さらに、来日したアイルランド戦では、スクラムが安定せず連敗を喫し、ついに萩本光威監督の解任となる。

 茗渓学園を率いて中高一貫教育の特徴を生かし、ウェールズ・フレアーを教え込んだ徳増浩司は、昭和天皇の崩御で双方優勝という結果となったものの深津光生、赤羽俊孝のHB団の華麗なパスなど魅力あふれるプレーを花園ラグビー場に実現させた。
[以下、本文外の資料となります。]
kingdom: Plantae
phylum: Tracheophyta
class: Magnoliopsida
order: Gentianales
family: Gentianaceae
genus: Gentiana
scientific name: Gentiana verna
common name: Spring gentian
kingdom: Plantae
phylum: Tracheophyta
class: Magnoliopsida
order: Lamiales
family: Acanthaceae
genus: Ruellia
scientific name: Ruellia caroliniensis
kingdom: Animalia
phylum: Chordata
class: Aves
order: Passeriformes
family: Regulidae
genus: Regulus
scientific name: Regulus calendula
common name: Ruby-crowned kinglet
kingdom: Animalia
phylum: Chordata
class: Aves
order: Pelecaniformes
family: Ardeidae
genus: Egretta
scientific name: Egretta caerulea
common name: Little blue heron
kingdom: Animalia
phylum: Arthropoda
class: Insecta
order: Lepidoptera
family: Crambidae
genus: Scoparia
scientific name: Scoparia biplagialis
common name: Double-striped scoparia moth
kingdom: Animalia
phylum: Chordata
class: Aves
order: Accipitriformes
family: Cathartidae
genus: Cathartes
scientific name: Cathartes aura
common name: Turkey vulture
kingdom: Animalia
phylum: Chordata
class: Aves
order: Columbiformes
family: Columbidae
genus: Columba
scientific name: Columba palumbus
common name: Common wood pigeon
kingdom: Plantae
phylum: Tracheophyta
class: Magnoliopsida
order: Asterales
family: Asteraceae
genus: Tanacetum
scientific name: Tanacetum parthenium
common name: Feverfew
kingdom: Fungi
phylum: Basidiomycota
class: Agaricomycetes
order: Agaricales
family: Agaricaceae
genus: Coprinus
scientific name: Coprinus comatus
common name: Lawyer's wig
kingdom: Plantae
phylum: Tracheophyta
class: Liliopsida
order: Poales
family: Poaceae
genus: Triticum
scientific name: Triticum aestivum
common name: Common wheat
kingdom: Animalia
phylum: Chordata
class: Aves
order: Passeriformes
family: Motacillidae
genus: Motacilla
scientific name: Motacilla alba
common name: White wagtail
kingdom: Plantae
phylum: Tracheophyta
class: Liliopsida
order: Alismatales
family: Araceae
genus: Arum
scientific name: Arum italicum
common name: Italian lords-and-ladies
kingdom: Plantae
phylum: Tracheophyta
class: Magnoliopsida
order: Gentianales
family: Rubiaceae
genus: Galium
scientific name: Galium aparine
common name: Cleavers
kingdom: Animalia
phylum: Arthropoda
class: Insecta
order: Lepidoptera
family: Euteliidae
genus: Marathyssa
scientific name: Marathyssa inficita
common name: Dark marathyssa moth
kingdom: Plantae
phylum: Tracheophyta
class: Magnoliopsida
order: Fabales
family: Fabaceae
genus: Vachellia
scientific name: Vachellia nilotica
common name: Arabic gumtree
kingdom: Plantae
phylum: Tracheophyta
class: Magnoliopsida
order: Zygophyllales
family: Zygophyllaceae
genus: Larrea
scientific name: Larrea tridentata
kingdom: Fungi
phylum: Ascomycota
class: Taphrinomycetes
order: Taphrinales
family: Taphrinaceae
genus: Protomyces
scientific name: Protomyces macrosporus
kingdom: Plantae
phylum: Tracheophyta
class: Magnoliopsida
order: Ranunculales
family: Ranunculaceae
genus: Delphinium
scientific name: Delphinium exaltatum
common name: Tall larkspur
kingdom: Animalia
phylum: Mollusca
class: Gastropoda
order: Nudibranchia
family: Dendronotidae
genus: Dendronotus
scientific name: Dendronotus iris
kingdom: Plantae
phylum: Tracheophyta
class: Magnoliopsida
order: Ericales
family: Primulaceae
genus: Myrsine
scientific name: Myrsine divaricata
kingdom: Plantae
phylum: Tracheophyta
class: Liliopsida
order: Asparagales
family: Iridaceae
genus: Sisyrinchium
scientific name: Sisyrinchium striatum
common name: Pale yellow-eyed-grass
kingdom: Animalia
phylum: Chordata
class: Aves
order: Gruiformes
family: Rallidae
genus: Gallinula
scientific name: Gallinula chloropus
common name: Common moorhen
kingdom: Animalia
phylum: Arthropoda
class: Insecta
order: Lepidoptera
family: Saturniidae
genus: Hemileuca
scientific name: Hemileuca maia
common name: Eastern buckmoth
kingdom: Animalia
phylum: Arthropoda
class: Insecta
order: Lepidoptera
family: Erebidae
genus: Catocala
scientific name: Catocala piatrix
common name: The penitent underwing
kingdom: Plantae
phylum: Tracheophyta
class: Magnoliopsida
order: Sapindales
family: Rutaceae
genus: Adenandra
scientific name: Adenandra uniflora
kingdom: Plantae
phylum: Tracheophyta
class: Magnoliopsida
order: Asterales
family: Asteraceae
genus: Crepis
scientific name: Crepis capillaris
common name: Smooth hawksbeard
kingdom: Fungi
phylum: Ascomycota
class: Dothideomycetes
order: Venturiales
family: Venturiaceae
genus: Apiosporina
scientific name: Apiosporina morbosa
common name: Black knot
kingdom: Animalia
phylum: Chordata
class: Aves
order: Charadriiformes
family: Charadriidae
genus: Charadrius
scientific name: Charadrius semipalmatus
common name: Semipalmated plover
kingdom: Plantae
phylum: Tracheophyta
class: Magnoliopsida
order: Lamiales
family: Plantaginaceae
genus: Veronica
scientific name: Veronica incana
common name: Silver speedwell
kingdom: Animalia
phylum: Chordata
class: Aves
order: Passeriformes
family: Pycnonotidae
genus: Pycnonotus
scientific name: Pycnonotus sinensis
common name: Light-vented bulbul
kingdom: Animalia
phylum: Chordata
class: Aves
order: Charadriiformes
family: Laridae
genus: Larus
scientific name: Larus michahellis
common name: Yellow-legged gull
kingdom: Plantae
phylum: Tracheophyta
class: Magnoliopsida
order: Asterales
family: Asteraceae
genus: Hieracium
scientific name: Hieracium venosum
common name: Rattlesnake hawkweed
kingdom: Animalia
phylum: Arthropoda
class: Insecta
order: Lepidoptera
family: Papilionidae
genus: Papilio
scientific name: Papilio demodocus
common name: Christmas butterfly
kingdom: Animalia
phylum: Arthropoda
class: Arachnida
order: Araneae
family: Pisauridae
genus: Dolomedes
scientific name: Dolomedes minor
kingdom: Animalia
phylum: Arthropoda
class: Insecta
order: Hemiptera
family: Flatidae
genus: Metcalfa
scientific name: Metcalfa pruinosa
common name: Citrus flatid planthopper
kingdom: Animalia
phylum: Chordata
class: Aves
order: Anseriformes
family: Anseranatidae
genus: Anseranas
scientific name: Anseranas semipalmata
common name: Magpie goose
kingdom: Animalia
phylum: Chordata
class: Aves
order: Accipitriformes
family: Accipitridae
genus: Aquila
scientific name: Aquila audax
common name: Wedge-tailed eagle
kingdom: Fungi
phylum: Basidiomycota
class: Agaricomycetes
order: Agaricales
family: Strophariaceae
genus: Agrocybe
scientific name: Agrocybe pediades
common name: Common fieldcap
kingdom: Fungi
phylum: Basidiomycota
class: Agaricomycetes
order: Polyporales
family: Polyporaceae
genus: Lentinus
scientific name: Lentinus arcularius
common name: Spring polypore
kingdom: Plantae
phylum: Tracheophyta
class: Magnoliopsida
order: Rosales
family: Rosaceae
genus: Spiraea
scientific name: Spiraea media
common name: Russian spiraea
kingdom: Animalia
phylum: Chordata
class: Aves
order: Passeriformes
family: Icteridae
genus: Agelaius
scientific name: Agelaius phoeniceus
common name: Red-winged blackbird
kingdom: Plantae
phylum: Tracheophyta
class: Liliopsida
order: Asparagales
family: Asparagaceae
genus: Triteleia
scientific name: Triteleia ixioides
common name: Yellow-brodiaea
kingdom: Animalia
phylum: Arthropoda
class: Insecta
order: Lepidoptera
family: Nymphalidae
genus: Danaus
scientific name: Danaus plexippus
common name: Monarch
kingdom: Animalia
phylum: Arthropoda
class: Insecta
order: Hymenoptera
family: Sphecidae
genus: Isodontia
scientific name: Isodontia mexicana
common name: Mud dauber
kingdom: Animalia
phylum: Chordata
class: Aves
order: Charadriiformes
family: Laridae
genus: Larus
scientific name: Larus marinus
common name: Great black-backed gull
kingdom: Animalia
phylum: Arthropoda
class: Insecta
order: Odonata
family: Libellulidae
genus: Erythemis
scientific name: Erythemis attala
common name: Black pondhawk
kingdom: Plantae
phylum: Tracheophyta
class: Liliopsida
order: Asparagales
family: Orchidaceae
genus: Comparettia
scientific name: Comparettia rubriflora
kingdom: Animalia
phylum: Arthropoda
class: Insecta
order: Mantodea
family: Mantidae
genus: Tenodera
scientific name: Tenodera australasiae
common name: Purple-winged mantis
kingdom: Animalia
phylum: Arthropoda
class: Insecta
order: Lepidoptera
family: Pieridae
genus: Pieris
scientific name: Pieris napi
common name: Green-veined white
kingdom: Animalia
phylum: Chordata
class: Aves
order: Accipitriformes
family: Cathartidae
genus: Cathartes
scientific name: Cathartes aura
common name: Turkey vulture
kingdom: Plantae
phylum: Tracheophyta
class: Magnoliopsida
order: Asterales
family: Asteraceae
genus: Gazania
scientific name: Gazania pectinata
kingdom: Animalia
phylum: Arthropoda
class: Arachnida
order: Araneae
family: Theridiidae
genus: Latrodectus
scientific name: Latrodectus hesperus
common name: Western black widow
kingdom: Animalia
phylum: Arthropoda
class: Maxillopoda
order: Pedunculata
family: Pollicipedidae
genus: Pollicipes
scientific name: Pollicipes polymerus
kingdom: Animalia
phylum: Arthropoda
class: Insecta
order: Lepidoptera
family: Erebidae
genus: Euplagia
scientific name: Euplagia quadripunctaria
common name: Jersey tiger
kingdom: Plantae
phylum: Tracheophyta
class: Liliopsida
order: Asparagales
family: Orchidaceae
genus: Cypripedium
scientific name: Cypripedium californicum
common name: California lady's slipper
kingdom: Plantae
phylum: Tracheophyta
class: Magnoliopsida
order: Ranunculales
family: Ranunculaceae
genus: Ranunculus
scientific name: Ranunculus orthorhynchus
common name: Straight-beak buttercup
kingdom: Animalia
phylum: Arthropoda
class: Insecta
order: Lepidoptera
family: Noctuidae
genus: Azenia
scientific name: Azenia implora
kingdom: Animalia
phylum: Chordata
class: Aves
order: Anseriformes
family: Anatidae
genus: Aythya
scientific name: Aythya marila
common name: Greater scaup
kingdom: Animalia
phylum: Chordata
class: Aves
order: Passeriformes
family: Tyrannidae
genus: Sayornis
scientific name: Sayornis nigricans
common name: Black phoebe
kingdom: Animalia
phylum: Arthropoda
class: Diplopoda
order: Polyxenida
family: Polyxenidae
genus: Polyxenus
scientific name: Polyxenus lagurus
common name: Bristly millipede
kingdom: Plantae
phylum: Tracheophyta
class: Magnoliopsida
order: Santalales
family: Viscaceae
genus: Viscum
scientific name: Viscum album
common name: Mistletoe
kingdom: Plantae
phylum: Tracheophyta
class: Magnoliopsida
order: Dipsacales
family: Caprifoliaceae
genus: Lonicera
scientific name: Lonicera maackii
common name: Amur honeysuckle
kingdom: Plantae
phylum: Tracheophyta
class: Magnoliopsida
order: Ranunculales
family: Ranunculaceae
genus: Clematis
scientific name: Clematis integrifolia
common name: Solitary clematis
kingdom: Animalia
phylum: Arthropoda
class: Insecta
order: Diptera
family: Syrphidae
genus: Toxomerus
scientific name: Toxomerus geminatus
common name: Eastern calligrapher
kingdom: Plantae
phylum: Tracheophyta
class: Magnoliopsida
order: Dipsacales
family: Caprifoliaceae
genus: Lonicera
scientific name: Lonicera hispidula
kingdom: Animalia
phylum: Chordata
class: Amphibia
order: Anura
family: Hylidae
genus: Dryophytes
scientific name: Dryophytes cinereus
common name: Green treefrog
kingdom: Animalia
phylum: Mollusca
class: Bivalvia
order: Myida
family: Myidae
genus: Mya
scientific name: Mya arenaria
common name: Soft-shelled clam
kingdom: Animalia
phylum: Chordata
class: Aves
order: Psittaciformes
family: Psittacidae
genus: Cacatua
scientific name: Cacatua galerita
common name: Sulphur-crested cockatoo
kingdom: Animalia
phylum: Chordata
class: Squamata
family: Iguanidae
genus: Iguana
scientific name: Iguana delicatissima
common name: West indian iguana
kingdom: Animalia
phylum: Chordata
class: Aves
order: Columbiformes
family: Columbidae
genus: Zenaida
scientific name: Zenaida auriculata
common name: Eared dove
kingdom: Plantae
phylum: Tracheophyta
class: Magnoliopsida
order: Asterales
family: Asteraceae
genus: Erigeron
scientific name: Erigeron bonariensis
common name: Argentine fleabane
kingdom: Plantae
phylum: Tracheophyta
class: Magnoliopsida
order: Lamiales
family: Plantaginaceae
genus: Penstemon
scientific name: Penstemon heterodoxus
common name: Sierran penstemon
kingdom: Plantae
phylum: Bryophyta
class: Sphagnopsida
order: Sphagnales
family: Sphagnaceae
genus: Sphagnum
 シャンペン・ラグビーといわれるフランス流のラグビー。果たして大西が、「今後半世紀の課題」とした研究が、4半世紀前に本格的にスタートしていたら日本ラグビーの現在はどのように変わっていたのだろうか。茗渓学園高の例に待つまでもなく、各レベルの日本代表を一貫する日本オリジナルの戦術として確立し、完成を目指さなければその成功はありえないことだ。

秋山陽一(あきやま・よういち)
1947年東京神田生まれ。ラグビー競技歴なし。都立田園調布高校時代の同級生、漫画家の植田まさしや関西学院大教授の植島啓司がラグビー部にいた。1972年早大第一商学部卒。TVKテレビに入社し関東大学ラグビー中継に携わる。放送開始に当たって手書きの記録集「関東大学ラグビーハンドブック」を作成、これがラグビーの記録との出会いとなる。1990年頃から日本のラグビー黎明期の歴史に興味を持ち調べ始め、以後、神保町の古書街やラグビー協会の倉庫での発掘作業が続く。2003年1月からフリーに。